13. Lord Phillips considered the proposition which was followed by the ICAEW that, given the disciplinary context, the Supreme Court should in some way recognise the public interest exception to the strict application of the doctrine of cause of action estoppels. Lord Phillips said that circumstances might give rise to a trigger for this exception in circumstances where the safety of the public was at risk, as for example in the case of doctors. Lord Clarke saw force in the introduction of such a principle, but however concluded that it would be essentially a matter for Parliament not for the courts through legislation to enact such a provision. He referred to Parliament’s decision to give healthcare regulators the right to refer to the High Court decisions in disciplinary proceedings of the self-regulatory body such as those identified within the Act (e.g. GMC, GDC etc.).

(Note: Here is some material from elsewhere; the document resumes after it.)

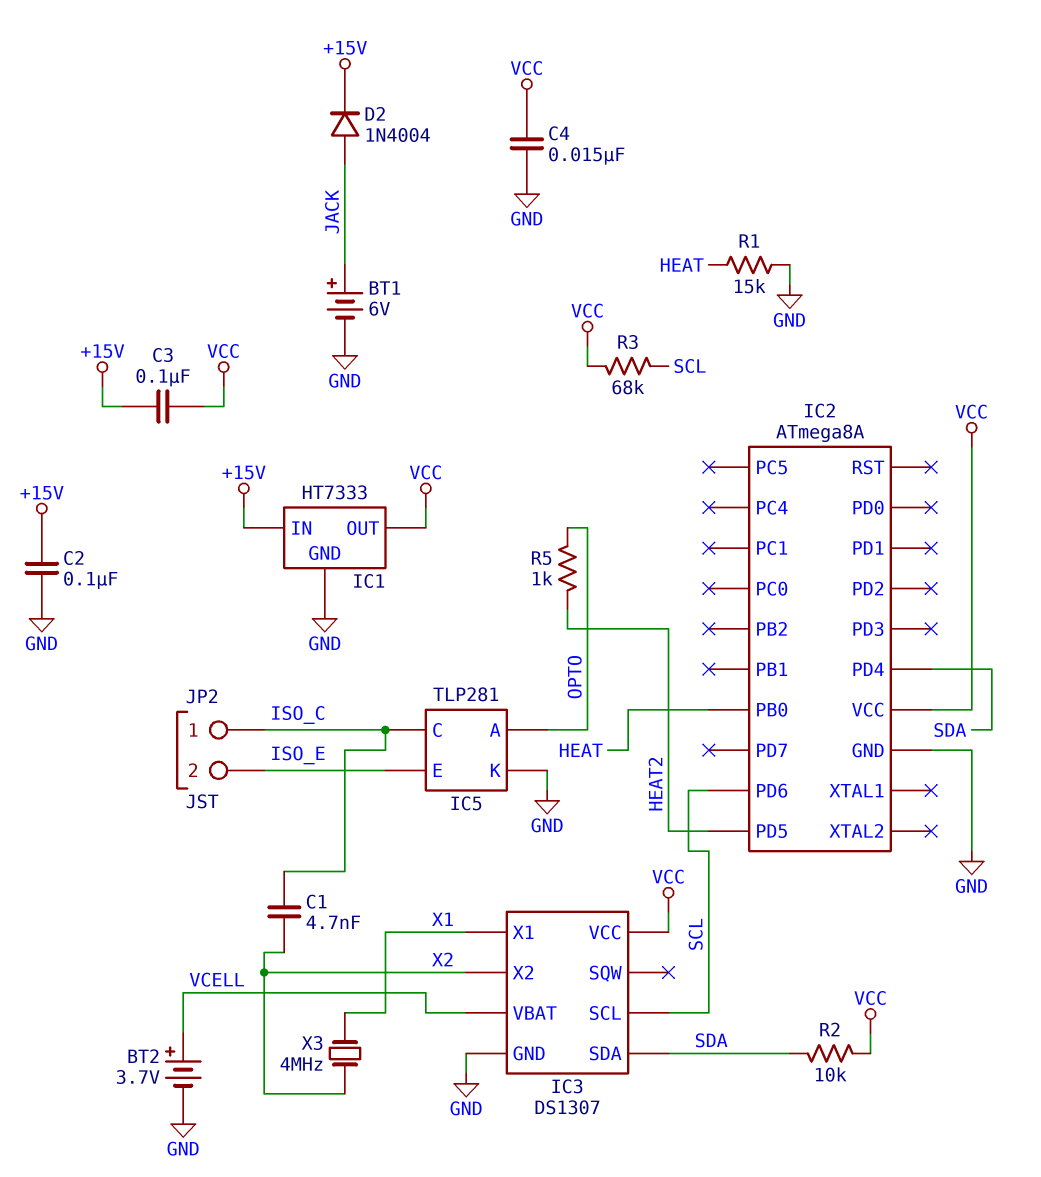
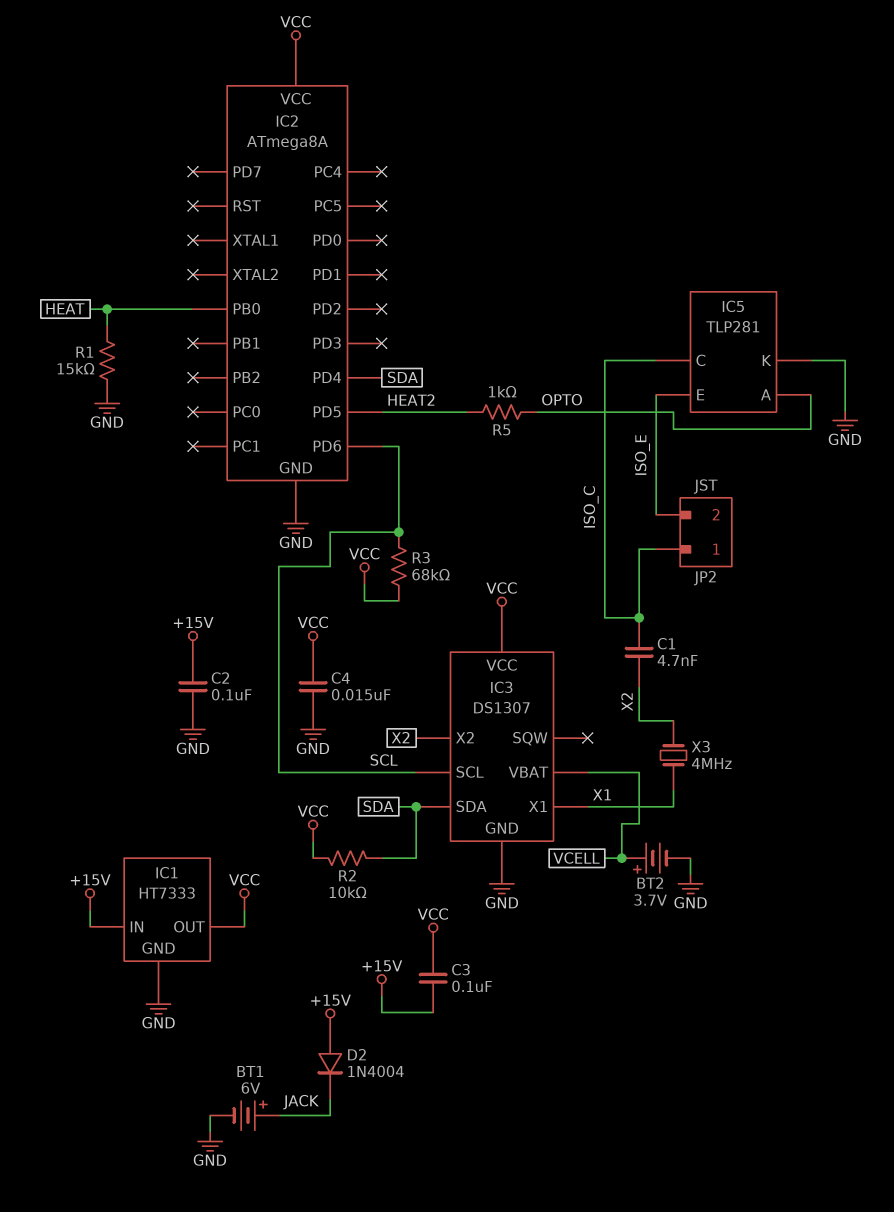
D2: diode 1N4004 (A JACK, K +15V) -> diode 1N4004 (A +15V, K JACK)

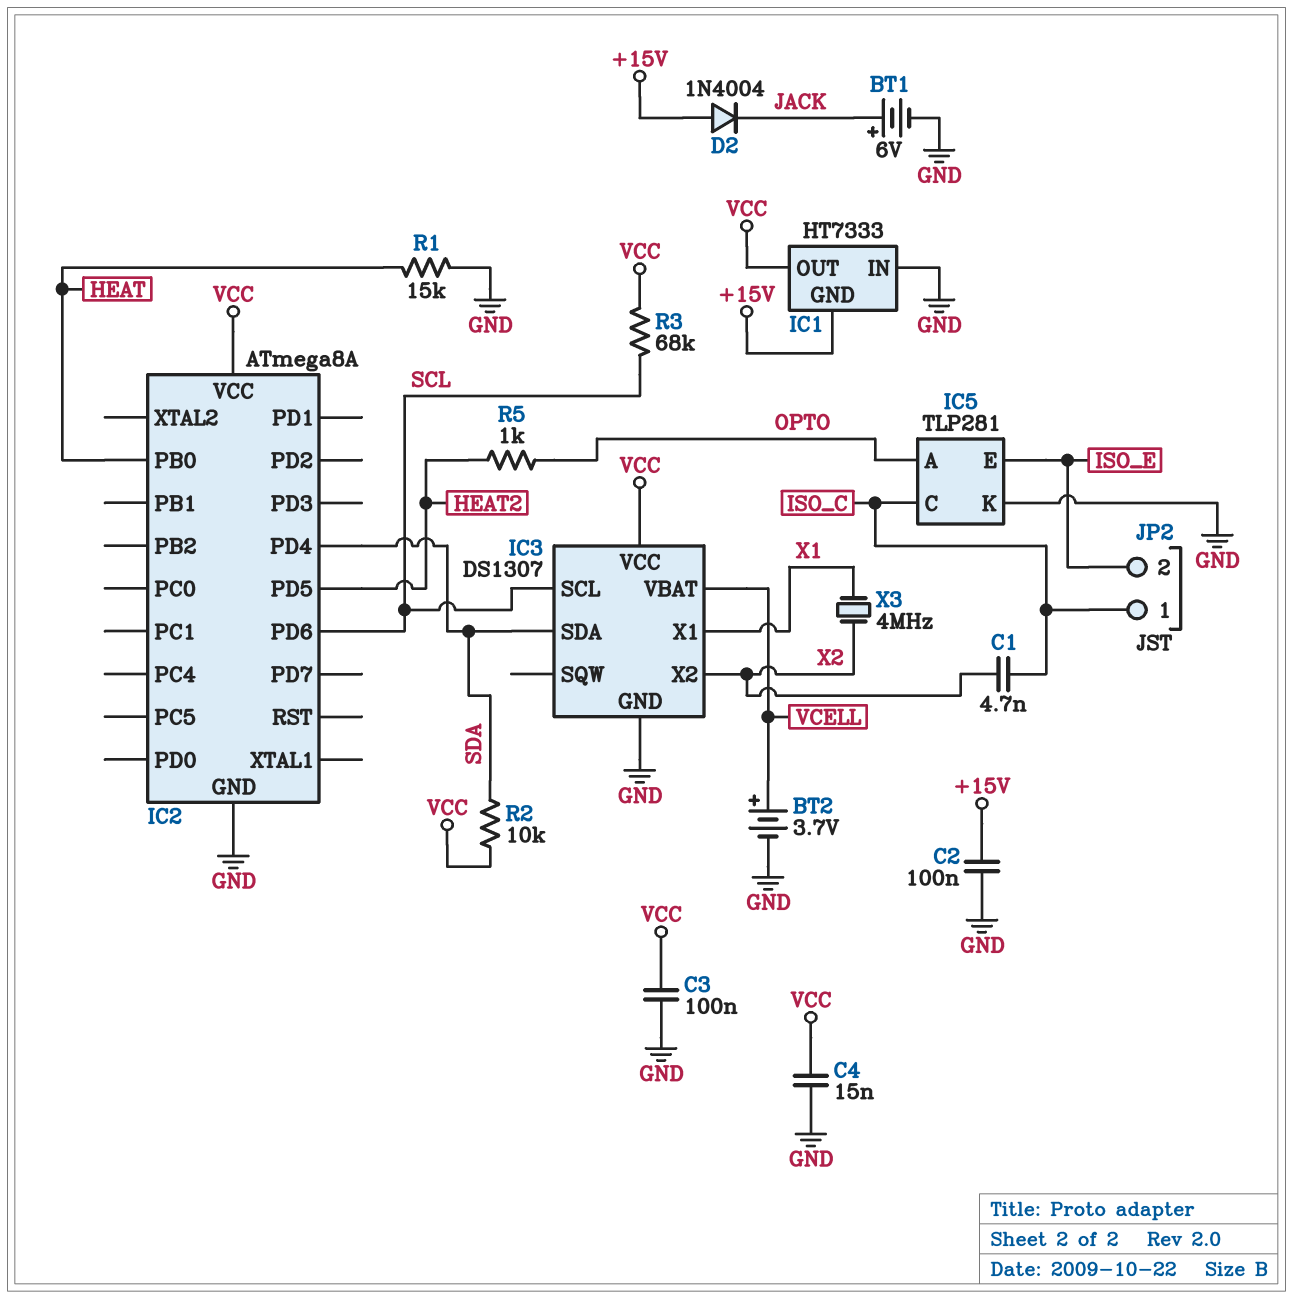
C3: 100nF (+15V, VCC) -> 100nF (GND, VCC)
IC1 pin GND: GND -> +15V
IC1 pin IN: +15V -> GND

14. The Supreme Court expressed no view under the abuse of process head having already allowed this appeal on the basis of res judicata. The court therefore allowed the appeal on the ground that the second complaint made was in essence the same complaint as the first and that the dismissal of the first complaint, which was a final determination of the first complaint on the merits, made the second complaint res judicata such that the Institute was not entitled to make or proceed with the second complaint.

Comment

15. Regulators will have to look at their disciplinary provisions where similar circumstances apply in particular regulatory environments. It is a common prosecutorial shortcut (driven often by practical expediency) to frame a charge based on the core facts and also upon a criminal conviction of a defendant based upon those underlying facts. Regulators should be wary of doing so in view of the risk that a technical acquittal of one charge may give rise as it did in this case to the assertion of res judicata in relation to the other, simply based upon the choice about how the charge is framed. In most circumstances, this can be avoided by relying on the conviction in relation not to the mere fact of discreditable conduct, but to proving the underlying facts. (Institute Bye-law 7(3)) Alternatively, regulators should consider a enacting an express provision that the fact of a conviction constitutes discreditable conduct (epithet misconduct), which the Institute’s rules signally failed to do.